Mike Worthington, Nicky Miller, Craig Hamm, Matt Laird
Texas/Louisiana Regional RiceTec Field Day – Mowata, Louisiana
Please join us June 21 at 9:00 AM at the Hundley Farm in Mowata, Louisiana. You will see our new FullPage Hybrid, along with our current and newer Clearfield Hybrids. Lunch will be served and door prizes drawn!
Dry weather over the last two weeks has planting nearing the finish line with most growers wrapping up over the next few days. A lot of this latest planted rice is going to need a rain or will have to be flushed to get emergence this coming week. The crop has responded well to the warmer temps and is progressing quickly.
Many growers are flushing in herbicides and starter fertilizer and that will continue into next week. Some of our earliest rice should be taken to flood next week as well. One of our RFYTs has emerged and looks very good in Merigold, MS and the other two in Tunica County should be emerging over the next few days.
Tremendous strides have been made in south Arkansas over the last week in getting this year’s crop planted. A large number of acres will have to be flushed for emergence due to the quick drying of the soil from windy conditions and ample sunshine.
No rainfall is in the forecast until the first of next week so this should allow for most of the remaining acres to be planted. Some of the earliest planted fields should be ready for a permanent flood in the next 10 days or so.
On the Grand Prairie, planting is quickly wrapping up with the exception of a few guys waiting to get some low ground dried out. The latest planted rice is emerging in 5 or 6 days. The earlier planted rice is growing rapidly with the heat and sunshine this week and is looking very good. Rain would be welcomed in most places as many growers are flushing fields to keep herbicides activated and rice growing.
Rice News on AgFax
What a difference a week makes! We are 95% planted and roughly 50% emerged on rice in the Central North Central part of the state. Some stands are thin due to the early wet, cold weather and growers are now applying an early application of Ammonia Sulfate or DAP to enhance tillering. Remember to keep the water level shallow on these fields to allow these plants to continue to tiller farther into the growing season.
The wind and higher temperatures have dried the soil quickly requiring growers to flush fields in order to get adequate stands and activate soil applied herbicides. Everyone’s attention has turned to herbicide options and how to best achieve control in these windy conditions. Hopefully applicators will find the conditions needed to complete these applications.
We completed the last RFYT (plot) today for our region. This year has been a struggle for everyone and we are glad to see rice planting season draw closer to the end. Thank you to all of the cooperators who work with us on our plots.
If you have questions or are needing additional seed to complete this year’s planting season, give your local RiceTec representative a call. You can find your local DSM contact information on our website. Thank you for your business.

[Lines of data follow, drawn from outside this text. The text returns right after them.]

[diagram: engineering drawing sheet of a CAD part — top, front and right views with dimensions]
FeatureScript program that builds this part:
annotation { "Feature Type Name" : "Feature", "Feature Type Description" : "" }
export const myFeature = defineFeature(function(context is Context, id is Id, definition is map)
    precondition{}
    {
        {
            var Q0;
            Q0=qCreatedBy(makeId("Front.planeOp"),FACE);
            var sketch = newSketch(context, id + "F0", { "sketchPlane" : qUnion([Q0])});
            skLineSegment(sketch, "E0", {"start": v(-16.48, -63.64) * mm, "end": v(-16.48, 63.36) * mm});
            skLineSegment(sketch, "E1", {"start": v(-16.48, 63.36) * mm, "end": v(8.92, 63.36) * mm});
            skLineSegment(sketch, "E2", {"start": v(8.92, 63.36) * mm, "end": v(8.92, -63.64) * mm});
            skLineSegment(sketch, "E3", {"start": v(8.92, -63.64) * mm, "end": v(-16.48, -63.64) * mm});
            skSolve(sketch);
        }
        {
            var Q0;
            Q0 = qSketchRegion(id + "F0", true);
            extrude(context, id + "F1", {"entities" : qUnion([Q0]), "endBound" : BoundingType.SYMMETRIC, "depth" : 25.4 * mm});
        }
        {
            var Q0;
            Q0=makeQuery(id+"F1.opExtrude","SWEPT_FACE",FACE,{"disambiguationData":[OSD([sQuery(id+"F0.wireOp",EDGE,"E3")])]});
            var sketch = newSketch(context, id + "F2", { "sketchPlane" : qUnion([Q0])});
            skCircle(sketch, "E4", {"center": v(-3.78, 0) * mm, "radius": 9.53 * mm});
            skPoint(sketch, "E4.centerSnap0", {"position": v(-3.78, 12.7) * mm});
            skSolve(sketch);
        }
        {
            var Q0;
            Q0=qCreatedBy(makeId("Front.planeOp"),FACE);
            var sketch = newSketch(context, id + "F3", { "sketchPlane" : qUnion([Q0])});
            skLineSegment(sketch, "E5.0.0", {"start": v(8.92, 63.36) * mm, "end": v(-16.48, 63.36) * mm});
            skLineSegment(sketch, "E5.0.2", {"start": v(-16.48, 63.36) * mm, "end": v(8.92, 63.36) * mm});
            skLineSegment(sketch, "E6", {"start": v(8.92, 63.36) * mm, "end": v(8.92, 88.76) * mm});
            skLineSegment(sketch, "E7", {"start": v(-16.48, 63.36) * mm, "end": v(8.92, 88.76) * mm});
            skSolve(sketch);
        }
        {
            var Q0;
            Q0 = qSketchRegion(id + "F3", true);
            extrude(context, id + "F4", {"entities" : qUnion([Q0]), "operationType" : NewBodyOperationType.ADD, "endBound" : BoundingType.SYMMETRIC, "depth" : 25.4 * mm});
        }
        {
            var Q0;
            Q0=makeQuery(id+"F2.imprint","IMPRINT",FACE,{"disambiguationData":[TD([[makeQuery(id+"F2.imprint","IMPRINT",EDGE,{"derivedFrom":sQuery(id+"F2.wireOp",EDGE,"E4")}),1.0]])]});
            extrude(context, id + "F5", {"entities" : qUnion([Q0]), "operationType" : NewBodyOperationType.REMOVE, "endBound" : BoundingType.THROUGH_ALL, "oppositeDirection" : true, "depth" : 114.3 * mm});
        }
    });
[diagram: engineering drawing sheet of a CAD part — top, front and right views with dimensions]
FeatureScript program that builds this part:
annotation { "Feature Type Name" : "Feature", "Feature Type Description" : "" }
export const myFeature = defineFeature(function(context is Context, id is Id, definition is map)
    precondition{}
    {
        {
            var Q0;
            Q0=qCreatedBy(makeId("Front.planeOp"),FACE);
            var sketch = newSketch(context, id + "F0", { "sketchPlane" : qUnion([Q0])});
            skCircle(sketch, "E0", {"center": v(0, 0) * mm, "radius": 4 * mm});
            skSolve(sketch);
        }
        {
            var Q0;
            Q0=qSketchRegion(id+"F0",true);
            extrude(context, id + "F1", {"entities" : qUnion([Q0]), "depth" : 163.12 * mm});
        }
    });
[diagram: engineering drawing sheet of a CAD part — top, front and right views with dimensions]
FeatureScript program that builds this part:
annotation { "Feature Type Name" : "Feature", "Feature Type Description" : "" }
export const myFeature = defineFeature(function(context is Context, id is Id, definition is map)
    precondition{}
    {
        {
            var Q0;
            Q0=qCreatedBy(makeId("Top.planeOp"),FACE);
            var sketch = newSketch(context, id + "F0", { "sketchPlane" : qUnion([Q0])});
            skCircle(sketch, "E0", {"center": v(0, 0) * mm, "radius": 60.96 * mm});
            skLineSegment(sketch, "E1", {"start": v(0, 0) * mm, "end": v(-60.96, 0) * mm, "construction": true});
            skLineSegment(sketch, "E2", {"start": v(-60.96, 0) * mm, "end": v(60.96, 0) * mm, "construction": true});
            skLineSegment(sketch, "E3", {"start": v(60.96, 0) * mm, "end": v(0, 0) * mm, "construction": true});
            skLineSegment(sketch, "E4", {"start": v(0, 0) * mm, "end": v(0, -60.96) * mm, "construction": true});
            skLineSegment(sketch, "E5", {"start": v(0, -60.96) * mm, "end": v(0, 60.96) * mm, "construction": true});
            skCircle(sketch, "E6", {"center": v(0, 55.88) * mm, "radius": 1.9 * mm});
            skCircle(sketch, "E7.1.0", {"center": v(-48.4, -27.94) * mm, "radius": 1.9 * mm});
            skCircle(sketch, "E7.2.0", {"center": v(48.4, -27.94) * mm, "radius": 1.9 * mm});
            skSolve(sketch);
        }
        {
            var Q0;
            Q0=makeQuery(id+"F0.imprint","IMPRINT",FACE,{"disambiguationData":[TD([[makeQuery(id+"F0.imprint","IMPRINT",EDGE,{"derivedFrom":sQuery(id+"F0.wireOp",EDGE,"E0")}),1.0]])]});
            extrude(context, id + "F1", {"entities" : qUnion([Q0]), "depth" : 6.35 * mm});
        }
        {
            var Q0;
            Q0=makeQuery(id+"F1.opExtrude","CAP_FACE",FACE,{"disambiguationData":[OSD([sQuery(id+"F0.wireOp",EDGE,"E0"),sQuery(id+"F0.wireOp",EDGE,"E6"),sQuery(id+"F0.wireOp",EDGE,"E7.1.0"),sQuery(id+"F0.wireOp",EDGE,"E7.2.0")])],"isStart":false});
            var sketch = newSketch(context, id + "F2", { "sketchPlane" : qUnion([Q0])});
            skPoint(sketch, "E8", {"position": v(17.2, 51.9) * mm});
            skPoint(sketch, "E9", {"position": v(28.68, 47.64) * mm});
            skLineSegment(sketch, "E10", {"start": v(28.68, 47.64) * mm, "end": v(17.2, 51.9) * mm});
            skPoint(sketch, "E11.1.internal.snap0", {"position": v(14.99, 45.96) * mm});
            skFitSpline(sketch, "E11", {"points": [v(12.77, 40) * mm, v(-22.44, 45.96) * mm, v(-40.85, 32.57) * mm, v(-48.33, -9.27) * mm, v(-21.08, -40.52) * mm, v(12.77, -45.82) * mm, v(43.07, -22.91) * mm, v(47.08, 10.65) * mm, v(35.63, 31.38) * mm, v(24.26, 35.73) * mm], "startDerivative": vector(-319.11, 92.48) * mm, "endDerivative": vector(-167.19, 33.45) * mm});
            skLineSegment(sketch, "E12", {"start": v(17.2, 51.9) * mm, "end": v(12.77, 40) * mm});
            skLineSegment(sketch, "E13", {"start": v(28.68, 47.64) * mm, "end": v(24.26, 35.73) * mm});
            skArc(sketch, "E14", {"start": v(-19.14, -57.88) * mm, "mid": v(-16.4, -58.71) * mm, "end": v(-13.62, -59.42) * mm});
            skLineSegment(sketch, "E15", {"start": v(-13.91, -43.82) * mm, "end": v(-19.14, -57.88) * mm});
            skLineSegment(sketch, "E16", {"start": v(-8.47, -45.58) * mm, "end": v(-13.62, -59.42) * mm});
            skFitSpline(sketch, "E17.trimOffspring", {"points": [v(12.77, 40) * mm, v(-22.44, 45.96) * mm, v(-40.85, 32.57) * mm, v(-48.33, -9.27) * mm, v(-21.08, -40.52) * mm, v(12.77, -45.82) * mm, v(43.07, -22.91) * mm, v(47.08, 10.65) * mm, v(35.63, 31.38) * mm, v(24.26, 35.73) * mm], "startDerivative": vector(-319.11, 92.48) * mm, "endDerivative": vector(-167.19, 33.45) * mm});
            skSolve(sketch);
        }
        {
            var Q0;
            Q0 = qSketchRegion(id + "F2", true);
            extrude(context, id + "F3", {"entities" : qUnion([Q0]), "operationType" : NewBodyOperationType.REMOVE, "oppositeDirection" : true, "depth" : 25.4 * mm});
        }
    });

Jeff Branson, Matt Snow, Whitney Jones, Garrison Hardke, Rob Dixon, Kurt Johns
Northeast Arkansas & Missouri
The weather has been favorable the past few days to finish out the rice crop in Missouri and Northeast Arkansas. Most growers will likely finish planting by the end of the week or early next week. The rice which was planted before the last rain event is already emerged and is looking great. Overall, the rice crop in our area is off to a great start.
RFYT progress in our region is coming along nicely as all trials have been planted and most are emerged now. The Full Page demos in our area have also been planted and all are emerged or nearly emerged. There has been minimal replanting occurring in the area, mainly due to excessive water standing or isolated bird damage. Residual herbicide activation has been excellent this year and most fields are clean as we head towards permanent flood, which will occur at the end of the month for the earliest planted rice.